Some states are seeking a windfall by auctioning licenses to private companies to run the retail operations. Others are considering selling distribution centers. Also, privatization would remove costs including paying employees and overhead such as energy bills.
Virginia, North Carolina, Washington, Vermont and Mississippi are all weighing proposals that would reduce the powerful roles they play in the distilled-spirits or wine businesses through state-run distributorships or retail stores.
Alcohol is a potential remedy to revenue-hungry states because such sales usually remain relatively stable in economic downturns, and expanding sales outlets can lift tax receipts.

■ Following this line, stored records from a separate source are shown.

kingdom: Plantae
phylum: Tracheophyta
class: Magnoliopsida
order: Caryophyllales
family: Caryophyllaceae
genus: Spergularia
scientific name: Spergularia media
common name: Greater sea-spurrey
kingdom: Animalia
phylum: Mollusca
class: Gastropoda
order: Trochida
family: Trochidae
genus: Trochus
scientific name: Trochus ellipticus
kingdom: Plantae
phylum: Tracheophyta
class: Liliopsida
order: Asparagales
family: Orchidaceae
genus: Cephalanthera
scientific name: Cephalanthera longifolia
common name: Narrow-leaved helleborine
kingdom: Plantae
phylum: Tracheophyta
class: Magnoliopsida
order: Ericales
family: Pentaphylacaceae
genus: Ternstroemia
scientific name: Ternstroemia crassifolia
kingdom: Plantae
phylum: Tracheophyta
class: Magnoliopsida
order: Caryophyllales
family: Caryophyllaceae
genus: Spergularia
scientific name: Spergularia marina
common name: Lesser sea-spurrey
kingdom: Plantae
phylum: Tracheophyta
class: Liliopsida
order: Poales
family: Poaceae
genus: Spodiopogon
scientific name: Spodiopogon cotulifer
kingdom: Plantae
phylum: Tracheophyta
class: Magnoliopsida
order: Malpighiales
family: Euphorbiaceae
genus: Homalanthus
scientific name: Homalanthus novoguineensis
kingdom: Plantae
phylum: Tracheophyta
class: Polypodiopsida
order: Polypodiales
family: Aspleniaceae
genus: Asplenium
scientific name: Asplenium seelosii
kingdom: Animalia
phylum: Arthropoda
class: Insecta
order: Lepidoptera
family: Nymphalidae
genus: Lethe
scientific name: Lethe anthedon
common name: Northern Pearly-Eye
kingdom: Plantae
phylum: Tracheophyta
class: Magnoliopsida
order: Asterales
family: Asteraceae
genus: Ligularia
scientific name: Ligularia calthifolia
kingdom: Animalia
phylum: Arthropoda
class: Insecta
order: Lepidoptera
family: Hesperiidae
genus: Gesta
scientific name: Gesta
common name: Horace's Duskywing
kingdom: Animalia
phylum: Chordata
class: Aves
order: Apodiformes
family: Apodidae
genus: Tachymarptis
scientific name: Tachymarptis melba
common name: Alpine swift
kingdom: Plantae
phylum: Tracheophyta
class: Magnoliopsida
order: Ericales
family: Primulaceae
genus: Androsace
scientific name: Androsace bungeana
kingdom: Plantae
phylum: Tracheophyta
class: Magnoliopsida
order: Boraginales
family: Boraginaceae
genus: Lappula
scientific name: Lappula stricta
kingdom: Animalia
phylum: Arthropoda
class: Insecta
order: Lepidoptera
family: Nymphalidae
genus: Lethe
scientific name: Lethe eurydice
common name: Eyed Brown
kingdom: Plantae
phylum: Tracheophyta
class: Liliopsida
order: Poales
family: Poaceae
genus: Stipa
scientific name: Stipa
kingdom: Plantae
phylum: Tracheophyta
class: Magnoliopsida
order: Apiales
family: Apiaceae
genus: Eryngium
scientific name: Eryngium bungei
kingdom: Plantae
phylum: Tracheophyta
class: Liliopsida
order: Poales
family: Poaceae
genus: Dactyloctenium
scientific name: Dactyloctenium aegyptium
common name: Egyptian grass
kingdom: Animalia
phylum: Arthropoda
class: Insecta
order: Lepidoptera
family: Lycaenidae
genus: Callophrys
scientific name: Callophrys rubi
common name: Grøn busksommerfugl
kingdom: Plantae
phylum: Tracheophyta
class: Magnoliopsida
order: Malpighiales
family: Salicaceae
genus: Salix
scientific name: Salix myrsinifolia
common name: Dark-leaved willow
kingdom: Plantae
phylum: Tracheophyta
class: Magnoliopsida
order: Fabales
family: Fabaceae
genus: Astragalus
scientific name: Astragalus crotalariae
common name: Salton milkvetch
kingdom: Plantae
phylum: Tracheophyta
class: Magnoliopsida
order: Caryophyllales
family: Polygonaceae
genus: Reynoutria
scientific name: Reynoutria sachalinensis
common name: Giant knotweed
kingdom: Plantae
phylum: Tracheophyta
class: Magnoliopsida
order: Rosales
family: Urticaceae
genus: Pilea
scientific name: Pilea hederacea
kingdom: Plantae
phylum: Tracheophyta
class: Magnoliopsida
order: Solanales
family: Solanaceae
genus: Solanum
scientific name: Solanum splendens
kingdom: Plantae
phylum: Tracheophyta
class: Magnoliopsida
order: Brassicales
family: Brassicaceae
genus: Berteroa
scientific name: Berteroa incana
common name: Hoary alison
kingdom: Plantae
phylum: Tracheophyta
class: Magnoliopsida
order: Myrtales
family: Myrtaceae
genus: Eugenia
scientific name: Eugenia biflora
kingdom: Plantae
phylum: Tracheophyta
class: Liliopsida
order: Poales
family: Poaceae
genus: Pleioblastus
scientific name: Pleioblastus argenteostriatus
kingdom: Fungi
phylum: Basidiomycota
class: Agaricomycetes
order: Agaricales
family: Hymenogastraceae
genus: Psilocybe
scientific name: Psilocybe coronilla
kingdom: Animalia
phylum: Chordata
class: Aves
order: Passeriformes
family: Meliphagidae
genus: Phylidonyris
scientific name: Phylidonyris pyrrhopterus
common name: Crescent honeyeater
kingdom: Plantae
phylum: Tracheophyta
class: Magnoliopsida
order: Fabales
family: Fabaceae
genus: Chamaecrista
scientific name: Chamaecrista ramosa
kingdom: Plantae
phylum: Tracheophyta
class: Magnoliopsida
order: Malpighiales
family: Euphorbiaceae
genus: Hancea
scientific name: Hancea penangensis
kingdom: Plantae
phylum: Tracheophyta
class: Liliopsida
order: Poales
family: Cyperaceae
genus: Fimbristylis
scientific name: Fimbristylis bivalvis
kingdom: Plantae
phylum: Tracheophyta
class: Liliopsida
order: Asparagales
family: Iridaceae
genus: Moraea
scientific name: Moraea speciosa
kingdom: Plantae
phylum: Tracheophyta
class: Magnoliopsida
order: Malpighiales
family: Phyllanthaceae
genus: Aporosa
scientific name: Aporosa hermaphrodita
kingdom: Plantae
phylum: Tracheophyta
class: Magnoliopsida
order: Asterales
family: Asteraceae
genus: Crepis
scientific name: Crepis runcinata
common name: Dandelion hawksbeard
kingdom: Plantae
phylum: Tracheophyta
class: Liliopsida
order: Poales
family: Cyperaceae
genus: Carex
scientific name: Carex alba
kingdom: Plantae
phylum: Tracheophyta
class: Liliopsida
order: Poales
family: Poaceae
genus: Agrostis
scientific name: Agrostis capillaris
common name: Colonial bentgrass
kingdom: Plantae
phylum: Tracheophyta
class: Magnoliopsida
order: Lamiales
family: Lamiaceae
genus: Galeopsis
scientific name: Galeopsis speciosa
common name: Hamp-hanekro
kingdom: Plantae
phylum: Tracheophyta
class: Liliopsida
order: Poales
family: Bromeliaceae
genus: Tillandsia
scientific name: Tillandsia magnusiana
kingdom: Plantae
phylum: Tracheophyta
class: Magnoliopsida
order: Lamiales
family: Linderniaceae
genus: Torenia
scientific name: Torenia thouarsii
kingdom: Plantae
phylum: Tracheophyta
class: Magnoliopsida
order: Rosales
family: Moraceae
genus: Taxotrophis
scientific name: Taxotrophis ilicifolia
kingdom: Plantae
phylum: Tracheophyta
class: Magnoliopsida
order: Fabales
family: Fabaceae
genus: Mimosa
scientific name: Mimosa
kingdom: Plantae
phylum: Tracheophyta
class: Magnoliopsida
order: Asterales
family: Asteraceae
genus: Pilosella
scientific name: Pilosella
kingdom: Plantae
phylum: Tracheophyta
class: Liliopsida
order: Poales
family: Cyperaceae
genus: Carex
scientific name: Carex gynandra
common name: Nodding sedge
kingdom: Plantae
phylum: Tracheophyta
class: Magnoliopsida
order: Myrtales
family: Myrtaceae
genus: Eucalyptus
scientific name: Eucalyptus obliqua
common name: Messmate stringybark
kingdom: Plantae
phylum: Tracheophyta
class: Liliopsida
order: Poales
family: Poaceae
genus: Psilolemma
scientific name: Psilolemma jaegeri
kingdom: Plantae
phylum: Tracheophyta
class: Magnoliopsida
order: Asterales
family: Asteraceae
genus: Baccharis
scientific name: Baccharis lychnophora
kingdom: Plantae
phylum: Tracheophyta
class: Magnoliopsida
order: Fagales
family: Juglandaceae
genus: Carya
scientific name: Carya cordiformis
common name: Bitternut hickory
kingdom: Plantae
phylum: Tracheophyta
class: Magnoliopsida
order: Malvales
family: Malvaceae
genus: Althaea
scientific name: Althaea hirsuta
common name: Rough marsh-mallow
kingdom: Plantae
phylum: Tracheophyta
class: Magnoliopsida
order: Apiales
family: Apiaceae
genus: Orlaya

How about “alcohol is a potential remedy to the shitty feelings people have when they see the value of their houses fall, lose their jobs, watch things in Washington or their state capital not change …” and on and on. Maybe that’s the key to “relatively stable” sales, no matter what else it might be smarter for people to spend, or not spend, their money on.
A state senator in Washington argues for more efficient government in backing privatization of liquor sales to raise $350 million over five years. A Vermont state senator sees the potential to save a few million dollars a year doing the same thing. Mississippi’s governor wants to get out of the wine business and collect $2.5 million a year. In Virginia, the governor anticipates a $500 million windfall from privatizing liquor stores.
When Prohibition was repealed in 1933, the federal government gave states the power to regulate sales. Some states chose more-active roles than others, believing that operating distributorships or stores could help control consumption and mitigate social consequences.
Yeah, about that. Let’s say, just for argument’s sake, that you grew up in a state with a legal drinking age of 21. And let’s say that a neighboring state had a drinking age of 18 and it was just a quick and easy 22 miles straight down the highway to the border, where you could just slam on the brakes when you crossed the line and skid into the parking lots of any number of bars or mini-marts or grocery stores eager to load you up. You and the carload of 16- and 17-year-olds you hauled down the road with. Fake IDs? Sure. No IDs? Often.
It worked. And it’s pretty amazing that years later you have no memory of any fiery highway crashes. Not that they didn’t happen, you just had no memory of them. You know, just because.
Now which state government’s policy led to these reckless but entirely predictable teen-age adventures? The one that kept beer, wine and liquor out of reach? Or the one that ended up luring new drivers with no fear and scant judgment down the road?
And how can any of those now considering these changes claim to have any interest in mind other than dollars?